Interessanterweise ist das Hauptindikationsgebiet der Physiotherapie – die Behandlung von Bindegewebsstrukturen nach einer Verletzung – nach Verletzungen des Knochens verboten. So lernt man in der Physiotherapieausbildung, dass Verletzungen eines Knochens (Fraktur) im Behandlungsgebiet eine absolute Kontraindikation darstellen. Es ist aber nachvollziehbar, dass auch ein Knochen während seiner Heilung physiologische Belastungsreize braucht (s. auch ▶ Knochen).
Embryonales und retikuläres Bindegewebe, Fettgewebe, lockeres und elastisches Bindegewebe sowie Zahnbein und Zahnzement können durch Physiotherapie nicht spezifisch beeinflusst werden.
Warum aber bei den anderen oben genannten Bindegewebsstrukturen die genannten physiotherapeutischen Maßnahmen wichtig sind, um die physiologischen Funktionen zu verbessern bzw. nach einer Schädigung wiederherzustellen, erklärt sich aus der speziellen Zusammensetzung der Bindegewebsbestandteile und den physiologischen Abläufen innerhalb ihrer Mikrostruktur.
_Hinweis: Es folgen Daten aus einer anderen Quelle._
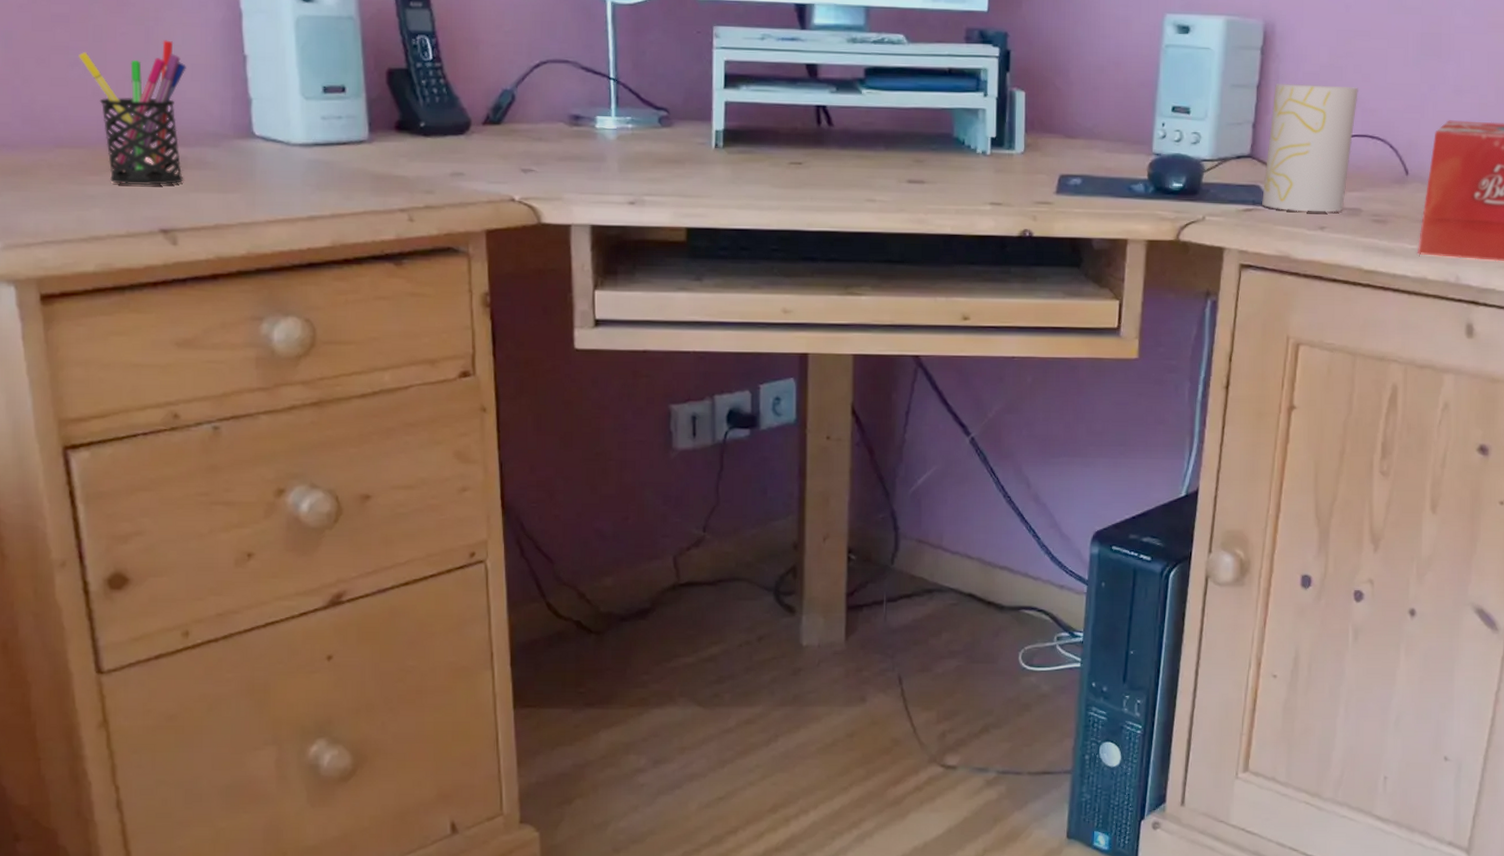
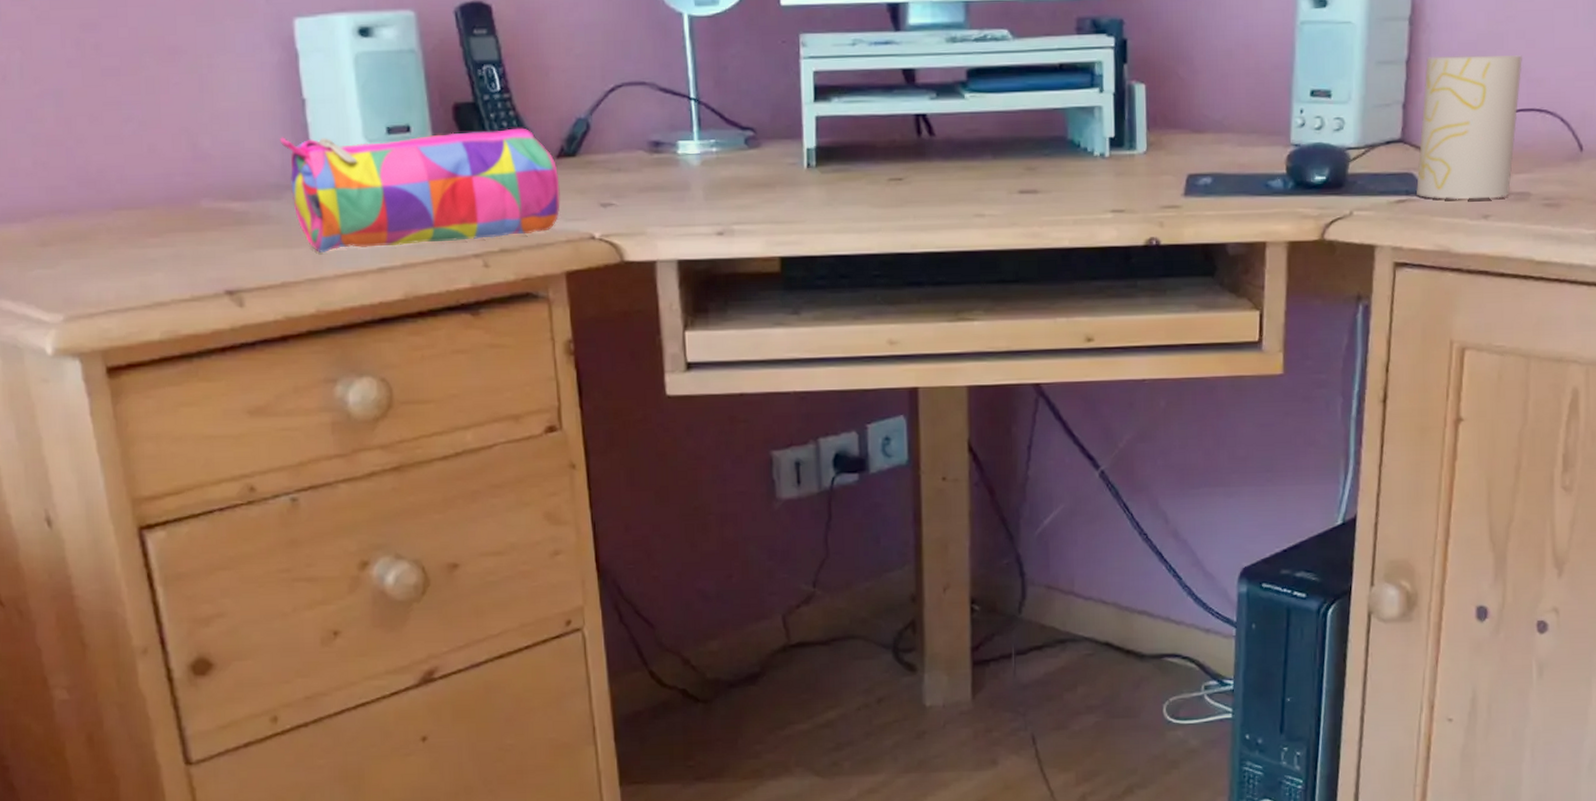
pen holder: present [79,40,186,186] -> none [132,88,247,246]
pencil case: none [220,89,484,200] -> present [279,128,560,254]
Diese Abläufe müssen Physiotherapeuten verstehen, um zu erkennen, welche Maßnahmen zur Behandlung eines Gewebes eingesetzt werden müssen, wie diese Maßnahmen wirken und was zu beachten ist, damit sie zu einem Behandlungserfolg führen.
Bevor ich im zweiten Kapitel auf jede der einzelnen Strukturen eingehe, möchte ich die allgemeinen physiologischen Abläufe im Bindegewebe beschreiben, auf deren Grundlage die jeweils spezifischen Probleme der einzelnen Strukturen verständlich werden.
Das Bindegewebe besteht aus Zellen und extrazellulären Bestandteilen, der Matrix ( ▶ Abb. 1.4). Diese bilden zusammen mit den Kapillaren eine Trias, die Grundlage aller mehrzelligen Organismen ist. Über die Kapillaren gelangt sauer- und nährstoffreiches Blut in das Bindegewebe. Die Bindegewebszellen erhalten also ihre Nährstoffe sowie den Sauerstoff über die Matrix. Diese bildet, zusammen mit der Gefäßwand, ein Sieb, das darüber entscheidet, welche Stoffe zur Zelle gelangen und welche nicht. Die Zellen können die so zu ihnen gelangenden Stoffe aufnehmen und weiter verwenden.
Abb. 1.4
Abb. 1.4 Die verschiedene Komponente eines Bindegewebes.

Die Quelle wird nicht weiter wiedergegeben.